La madre que los parió. Ni cuando los curas hablaban en latín practicaban un culto iniciático como estos displicentes empleados de los grandes restaurantes, que se ensañan con los clientes no habituales, mientras son de un servilismo lamentable, baboso, rayano en la esclavitud, con los consejeros delegados de todos los días. Por eso me encantan los chicos de Planet Hollywood. Los cambio sin mirar por los camareros de Horcher, los de Jockey, y los de Zalacaín, y digo como en la copla flamenca: "Al que le dé, que perdone". Estos chicos deberían enseñar amabilidad a los camareros de toda la vida. Nuevos todos en esta plaza de la hostelería, quizá con una FP en el oficio apenas, o quizá sin ella, son más amables que todos los veteranos del colmillo retorcido que miran al cliente por encima del hombro... si el cliente no es don Alfredo Saenz, don Isidoro Alvarez o un Oriol vagamente vasco e hidroeléctrico.

En Madrid se pusieron de moda en los años cincuenta las cafeterías americanas. Hasta el punto de que nos parecía que los Estados de la Unión tenían todos nombres de cafetería. Pat, la mujer del teniente general Mira, el secretario general del Real Patronato de Minusvalías, cuando dice que nació en Nebraska, te gasta la broma madrileña de los tiempos del Paralelo 40 de Castillo Puche:

-- Sí, soy de Nebraska, como la cafetería...

Nebraska, California, Nevada... No había Estado que no quedara sin su cafetería. Por la influencia americana de la ciudad que perdimos en 1898, hasta sonaba a americano lo de Manila como cadena de cafeterías. Lo de Planet Hollywood es mejor que todo aquello de las cafeterías americanas. Es una cafetería de América, que no es lo mismo. Hace ya unos añitos, cuando se acababa de abrir con todo su golpe mediático de Silvester Stallone, hice el cateto como Dios manda en el Planet Hollywood en la Calle 57 de los Nueva Yores. Encontré allí el mejor Sirloin Steak de la Gran Manzana. Por eso, yendo a hacer el cateto en Madrid el año pasado, salí del Hotel Palace, donde paro, y al ver allí en la esquina el Planet Hollywood me acordé de aquel Sirloin Steak.

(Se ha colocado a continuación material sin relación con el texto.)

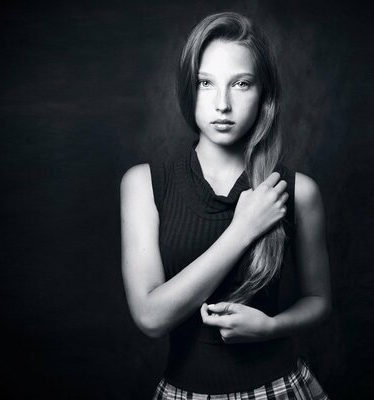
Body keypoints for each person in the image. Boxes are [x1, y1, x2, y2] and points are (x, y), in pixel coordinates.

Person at [120, 11, 331, 399]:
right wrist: (242, 230)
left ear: (263, 93)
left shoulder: (298, 192)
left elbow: (319, 300)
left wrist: (271, 327)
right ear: (188, 88)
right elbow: (150, 318)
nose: (222, 103)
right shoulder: (143, 185)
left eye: (241, 84)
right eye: (206, 83)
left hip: (280, 388)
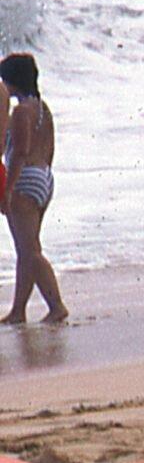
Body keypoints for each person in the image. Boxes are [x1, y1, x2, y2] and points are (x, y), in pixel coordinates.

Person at [1, 54, 65, 325]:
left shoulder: (21, 112)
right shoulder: (42, 108)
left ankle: (57, 305)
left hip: (24, 179)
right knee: (28, 248)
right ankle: (18, 311)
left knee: (30, 251)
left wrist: (8, 188)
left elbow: (19, 153)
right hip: (44, 177)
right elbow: (48, 149)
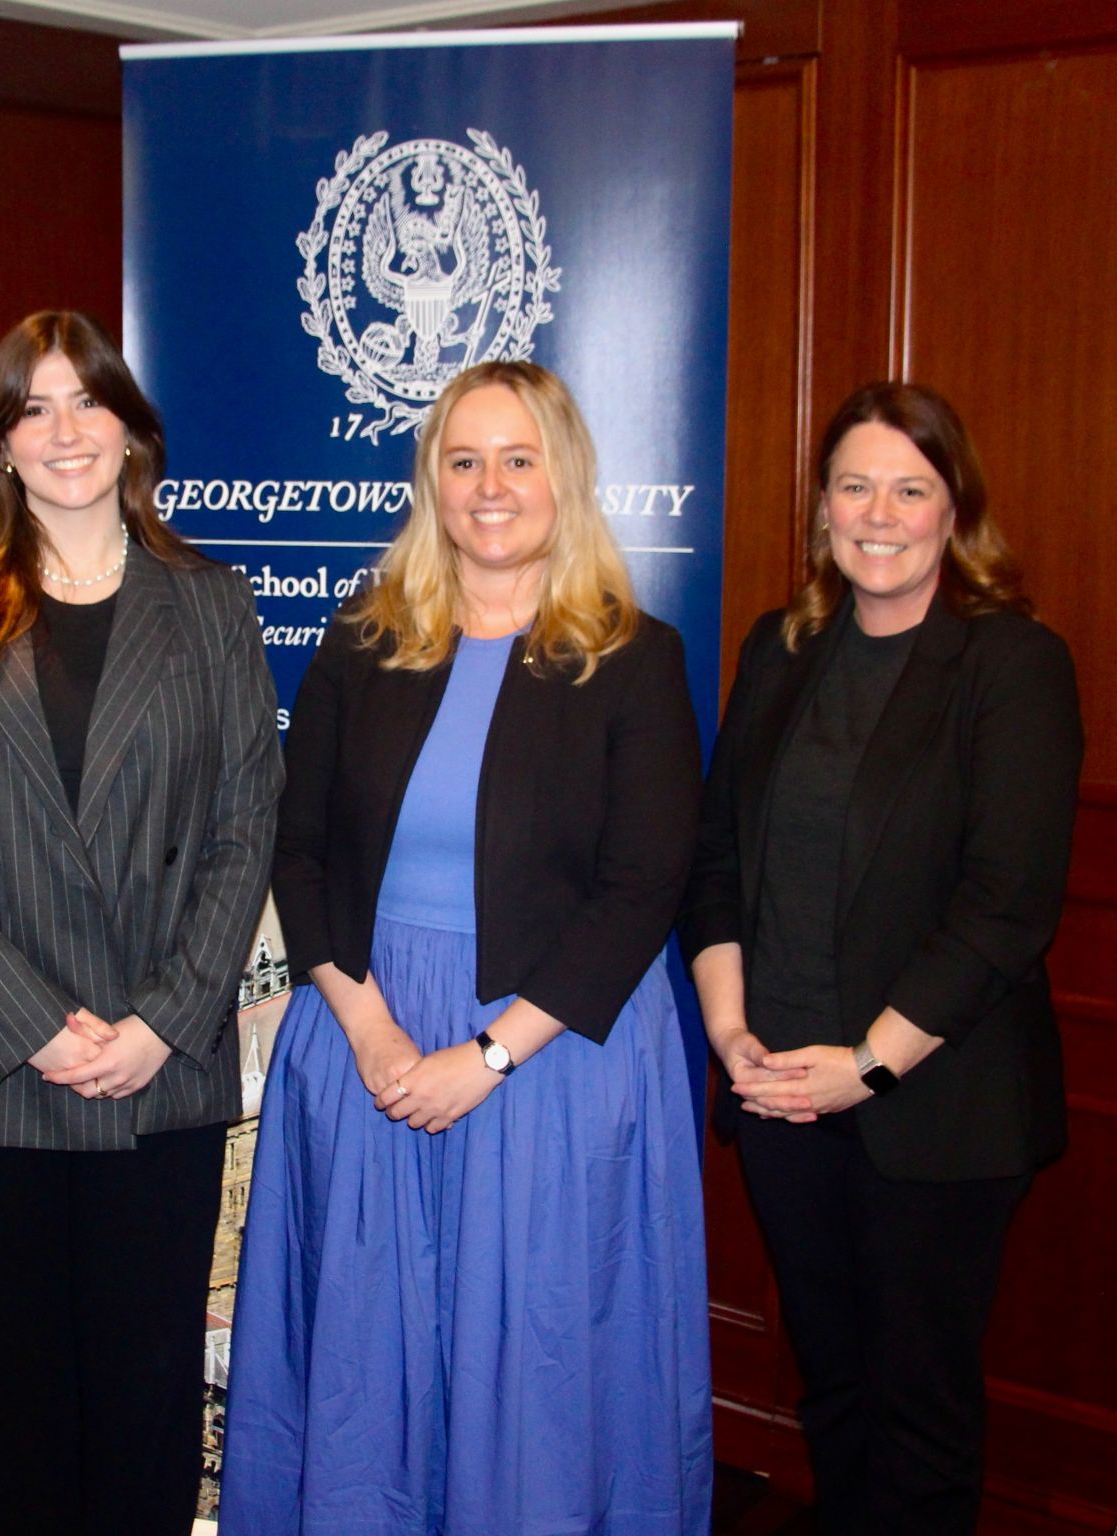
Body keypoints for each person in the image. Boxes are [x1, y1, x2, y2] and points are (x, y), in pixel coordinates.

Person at [221, 360, 711, 1535]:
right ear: (431, 484)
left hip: (552, 1054)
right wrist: (374, 1027)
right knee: (363, 1355)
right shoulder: (362, 639)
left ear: (564, 479)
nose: (490, 487)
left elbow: (644, 887)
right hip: (365, 1037)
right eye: (463, 460)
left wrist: (484, 1058)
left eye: (518, 458)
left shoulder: (634, 656)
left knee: (536, 1362)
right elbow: (299, 850)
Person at [0, 310, 281, 1536]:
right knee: (13, 1400)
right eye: (30, 409)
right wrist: (37, 1025)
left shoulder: (210, 605)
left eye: (85, 401)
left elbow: (244, 826)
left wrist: (162, 1019)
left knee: (146, 1395)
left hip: (159, 1063)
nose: (63, 430)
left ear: (132, 432)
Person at [679, 382, 1083, 1534]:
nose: (878, 512)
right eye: (853, 486)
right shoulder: (781, 647)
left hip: (930, 1104)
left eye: (909, 489)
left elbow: (1005, 909)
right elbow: (717, 858)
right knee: (836, 1394)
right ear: (820, 510)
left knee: (918, 1414)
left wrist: (864, 1063)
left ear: (954, 511)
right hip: (778, 1096)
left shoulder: (1011, 665)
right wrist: (728, 1031)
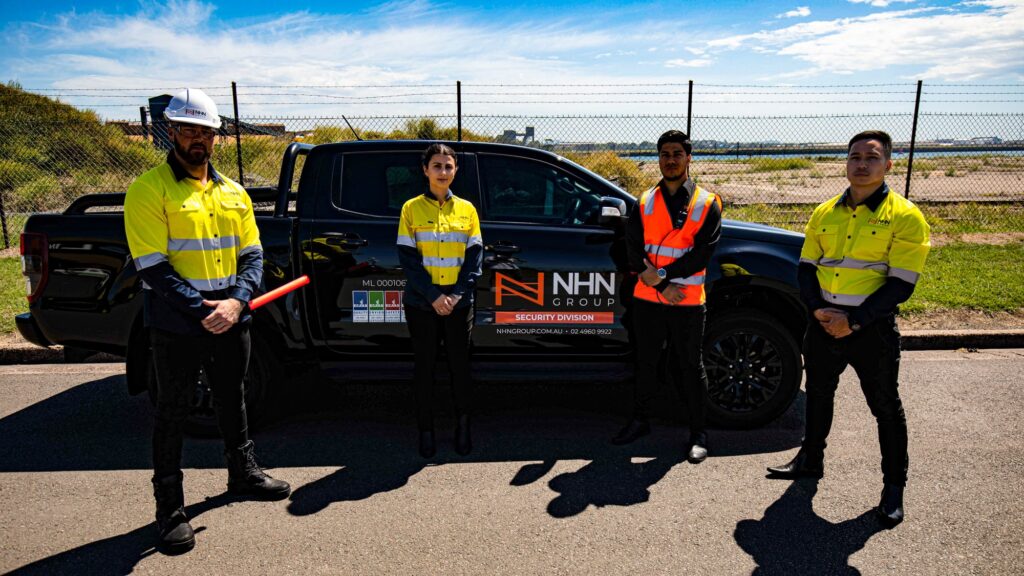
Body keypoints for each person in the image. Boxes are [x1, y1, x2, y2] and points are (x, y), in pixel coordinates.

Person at [125, 88, 290, 554]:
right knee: (173, 409)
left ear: (216, 137)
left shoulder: (232, 192)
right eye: (189, 129)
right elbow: (153, 267)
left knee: (231, 396)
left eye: (207, 131)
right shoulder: (148, 189)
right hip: (178, 323)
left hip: (231, 316)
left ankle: (242, 474)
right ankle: (170, 509)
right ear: (172, 132)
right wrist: (205, 311)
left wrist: (236, 302)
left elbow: (252, 254)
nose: (198, 139)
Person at [767, 130, 930, 528]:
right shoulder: (825, 212)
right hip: (823, 323)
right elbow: (806, 267)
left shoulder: (906, 215)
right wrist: (819, 310)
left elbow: (901, 283)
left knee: (886, 409)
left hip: (870, 329)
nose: (861, 164)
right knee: (819, 395)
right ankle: (810, 460)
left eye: (871, 158)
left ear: (888, 165)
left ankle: (894, 489)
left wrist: (853, 321)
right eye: (854, 156)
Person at [612, 130, 722, 463]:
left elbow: (703, 253)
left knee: (690, 366)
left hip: (687, 301)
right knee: (646, 362)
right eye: (664, 154)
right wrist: (660, 285)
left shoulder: (707, 202)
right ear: (658, 158)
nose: (670, 160)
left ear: (689, 158)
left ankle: (698, 434)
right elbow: (633, 249)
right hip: (649, 300)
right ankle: (640, 420)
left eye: (676, 154)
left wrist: (662, 276)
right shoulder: (644, 201)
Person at [397, 143, 483, 458]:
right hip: (423, 305)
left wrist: (456, 294)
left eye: (448, 166)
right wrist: (434, 296)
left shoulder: (467, 210)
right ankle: (426, 431)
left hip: (459, 304)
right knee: (425, 369)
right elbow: (407, 260)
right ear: (425, 170)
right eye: (437, 166)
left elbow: (475, 259)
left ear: (455, 170)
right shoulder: (411, 209)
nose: (443, 172)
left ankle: (463, 427)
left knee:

Entré, y como Arquímedes en bañera descubrí, eureka, ¡que era exactamente igual el de Nueva York! Hasta con el mismo corte de la carne, con su misma guarnición del patatón asado y con su cuenco con la mejor Ensalada Cesar que he encontrado en España. Y te lo traían como en Estados Unidos, con ese trípode portabandejas que allí usan en los restaurantes y que ponen al lado de tu mesa.

Pero con más amabilidad todavía que en la Calle 57 de los Nueva Yores. El último día que fui a Madrid a hacer un mandado y comí en Planet Hollywood, me atendió Almudena, porque nada más sentarte, la camarera se te presenta por su nombre. A Almudena, en la efectividad de su modestia, sí que merecería unos de esos premios que dan las cofradías de la Buena Mesa. O a Daniel Pisos, el floor manager de turno. Isabel mi mujer se manchó la chaqueta negra con la salsa blanca de la Ensalada César, y sin que la llamáramos, Almudena se dio cuenta y le trajo soda caliente, para quitarse la mancha. Y una servilleta de tela, para que la de papel no le dejara rastro en la prenda. Al instante, estaba allí Daniel:

-- Si no se le queda bien, nosotros se la mandamos a la tintorería o usted misma la lleva y nos envía la factura para que se la abonemos. Tome mi tarjeta...

Y nos dio su tarjeta. Prontito en un restaurante presuntuoso te gastan estas amabilidades. Incluso si son ellos los que te manchan, te acaban poco menos que diciendo que la culpa fue tuya, por mover la mano cuando iban a servir... No es contradictorio que me guste lo clásico y que sea un partidario de Planet Hollywood de Neptuno, en la esquina del Palace, donde estaban antes las oficinas de Iberia. La amabilidad siempre es clásica y no pasa de moda, por muy escasa que esté en la hostelería de la ciudad más malhumorada de España, que es Madrid. Allí en Planet Hollywood hay que soportar, cierto, una espantosa decoración fetichista de vestuarios de cine. No importa. Vale la pena aguantarla, porque la que de verdad es de cine es la rara amabilidad del personal.